I then attempt to train the model using :
python translate.py --from_train_data my-from-train-data --to_train_data my-to-train-data
This returns with an error :
tensorflow.python.framework.errors_impl.NotFoundError: my-from-train-data.ids40000
Appears I need to create file my-from-train-data.ids40000 , what should it's contents be ? Is there an example of how to train this model using custom data ?
blue-sky
Great question, training a model on your own data is way more fun than using the standard data. An example of what you could put in the terminal is:
python translate.py --from_train_data mydatadir/to_translate.in --to_train_data mydatadir/to_translate.out --from_dev_data mydatadir/test_to_translate.in --to_dev_data mydatadir/test_to_translate.out --train_dir train_dir_model --data_dir mydatadir
What goes wrong in your example is that you are not pointing to a file, but to a folder. from_train_data should always point to a plaintext file, whose rows should be aligned with those in the to_train_data file.
Also: as soon as you run this script with sensible data (more than one line ;) ), translate.py will generate your ids (40.000 if from_vocab_size and to_vocab_size are not set). Important to know is that this file is created in the folder specified by data_dir... if you do not specify one this means they are generated in /tmp (I prefer them at the same place as my data).
Hope this helps!
Quick answer to :
Appears I need to create file my-from-train-data.ids40000 , what should it's contents be ? Is there an example of how to train this model using custom data ?
Yes, that's the vocab/ word-id file missing, which is generated when preparing to create the data.
Here is a tutorial from the Tesnorflow documentation.
quick over-view of the files and why you might be confused by the files outputted vs what to use:
python/ops/seq2seq.py: >> Library for building sequence-to-sequence models.
models/rnn/translate/seq2seq_model.py: >> Neural translation sequence-to-sequence model.
models/rnn/translate/data_utils.py: >> Helper functions for preparing translation data.
models/rnn/translate/translate.py: >> Binary that trains and runs the translation model.

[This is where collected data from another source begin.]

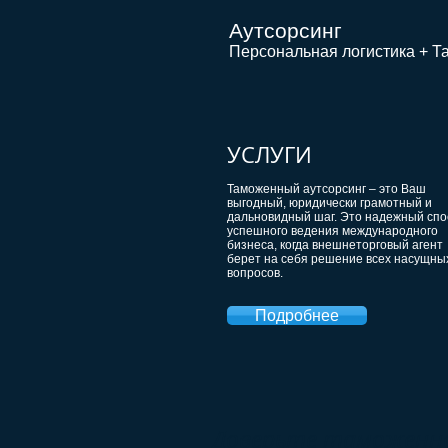
Аутсорсинг
Персональная логистика + 
УСЛУГИ
Таможенный аутсорсинг – это Ваш
выгодный, юридически грамотный и
дальновидный шаг. Это надежный спо
успешного ведения международного
бизнеса, когда внешнеторговый агент
берет на себя решение всех насущны
вопросов.
Подробнее
Доверьте таможенно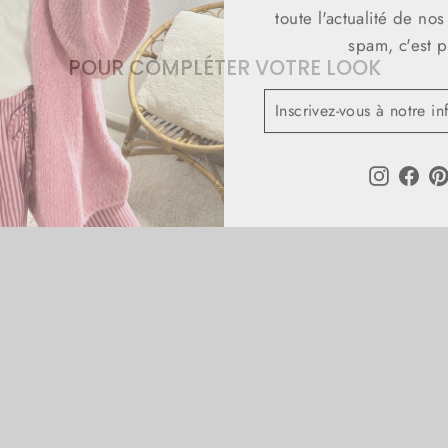
toute l'actualité de no
spam, c'est p
POUR COMPLÉTER VOTRE LOOK
INSCRIVEZ-
S'INSCRIRE
VOUS
À
NOTRE
INFOLETTRE
Instagra
Fac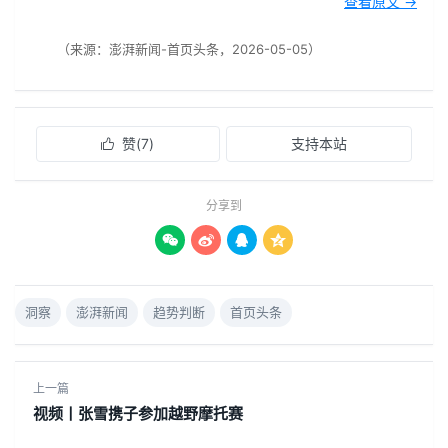
查看原文 →
（来源：澎湃新闻-首页头条，2026-05-05）
赞(
7
)
支持本站

分享到




洞察
澎湃新闻
趋势判断
首页头条
上一篇
视频丨张雪携子参加越野摩托赛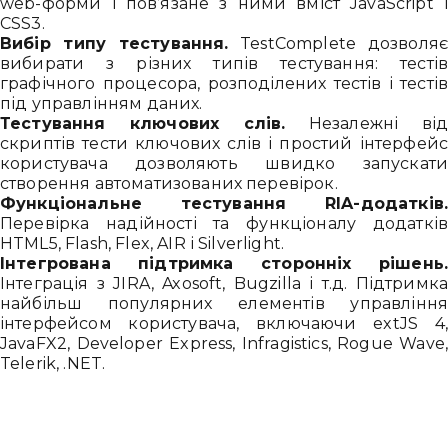
web-форми і пов’язане з ними вміст JavaScript 
CSS3.
Вибір типу тестування.
TestComplete дозволя
вибирати з різних типів тестування: тесті
графічного процесора, розподілених тестів і тесті
під управлінням даних.
Тестування ключових слів.
Незалежні ві
скриптів тести ключових слів і простий інтерфей
користувача дозволяють швидко запускат
створення автоматизованих перевірок.
Функціональне тестування RIA-додатків
Перевірка надійності та функціоналу додаткі
HTML5, Flash, Flex, AIR і Silverlight.
Інтегрована підтримка сторонніх рішень
Інтеграція з JIRA, Axosoft, Bugzilla і т.д. Підтримк
найбільш популярних елементів управлінн
інтерфейсом користувача, включаючи extJS 4
JavaFX2, Developer Express, Infragistics, Rogue Wave
Telerik, .NET.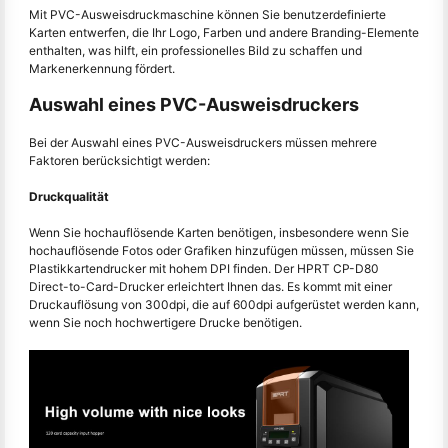
Mit PVC-Ausweisdruckmaschine können Sie benutzerdefinierte
Karten entwerfen, die Ihr Logo, Farben und andere Branding-Elemente
enthalten, was hilft, ein professionelles Bild zu schaffen und
Markenerkennung fördert.
Auswahl eines PVC-Ausweisdruckers
Bei der Auswahl eines PVC-Ausweisdruckers müssen mehrere
Faktoren berücksichtigt werden:
Druckqualität
Wenn Sie hochauflösende Karten benötigen, insbesondere wenn Sie
hochauflösende Fotos oder Grafiken hinzufügen müssen, müssen Sie
Plastikkartendrucker mit hohem DPI finden. Der HPRT CP-D80
Direct-to-Card-Drucker erleichtert Ihnen das. Es kommt mit einer
Druckauflösung von 300dpi, die auf 600dpi aufgerüstet werden kann,
wenn Sie noch hochwertigere Drucke benötigen.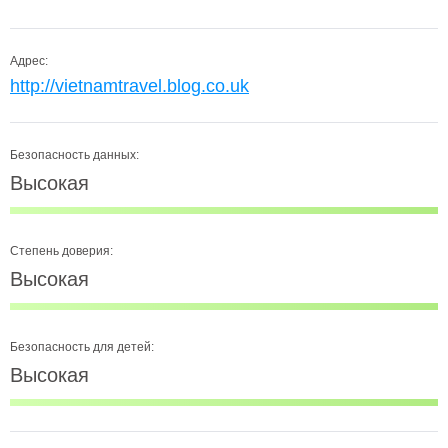
Адрес:
http://vietnamtravel.blog.co.uk
Безопасность данных:
Высокая
Степень доверия:
Высокая
Безопасность для детей:
Высокая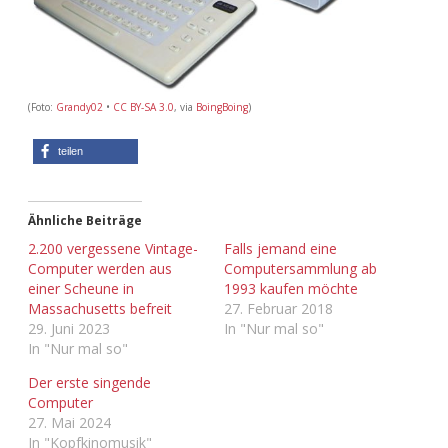
Adventskalender 2022
Adventskalender 2023
(Foto:
Grandy02
•
CC BY-SA 3.0
, via
BoingBoing
)
Adventskalender 2024
teilen
Ähnliche Beiträge
2.200 vergessene Vintage-
Falls jemand eine
Computer werden aus
Computersammlung ab
einer Scheune in
1993 kaufen möchte
Massachusetts befreit
27. Februar 2018
29. Juni 2023
In "Nur mal so"
In "Nur mal so"
Der erste singende
Computer
27. Mai 2024
In "Kopfkinomusik"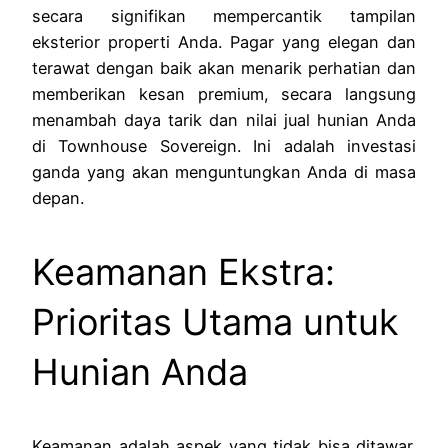
secara signifikan mempercantik tampilan
eksterior properti Anda. Pagar yang elegan dan
terawat dengan baik akan menarik perhatian dan
memberikan kesan premium, secara langsung
menambah daya tarik dan nilai jual hunian Anda
di Townhouse Sovereign. Ini adalah investasi
ganda yang akan menguntungkan Anda di masa
depan.
Keamanan Ekstra:
Prioritas Utama untuk
Hunian Anda
Keamanan adalah aspek yang tidak bisa ditawar.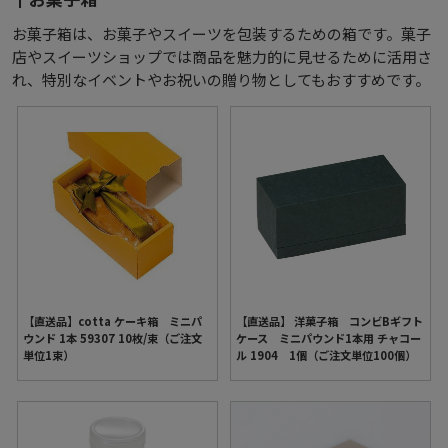
お菓子箱は、お菓子やスイーツを包装するための箱です。菓子
店やスイーツショップでは商品を魅力的に見せるために活用さ
れ、特別なイベントやお祝いの贈り物としてもおすすめです。
【直送品】cotta ケーキ箱 ミニパ
【直送品】 洋菓子箱 コンビBギフト
ウンド 1本 59307 10枚/束（ご注文
ケース ミニパウンド1本用 チャコー
単位1束）
ル 1904 1個（ご注文単位100個）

The Tensorflow translate.py file requires several files to be generated when using your own corpus to translate.
It needs to be aligned, meaning: language line 1 in file 1. <> language line 1 file 2. This
allows the model to do encoding and decoding.
You want to make sure the Vocabulary have been generated from the dataset using this file:
Check these steps:
python translate.py
--data_dir [your_data_directory] --train_dir [checkpoints_directory]
--en_vocab_size=40000 --fr_vocab_size=40000
Note! If the Vocab-size is lower, then change that value.
There is a longer discussion here tensorflow/issues/600
If all else fails, check out this ByteNet implementation in Tensorflow which does translation task as well.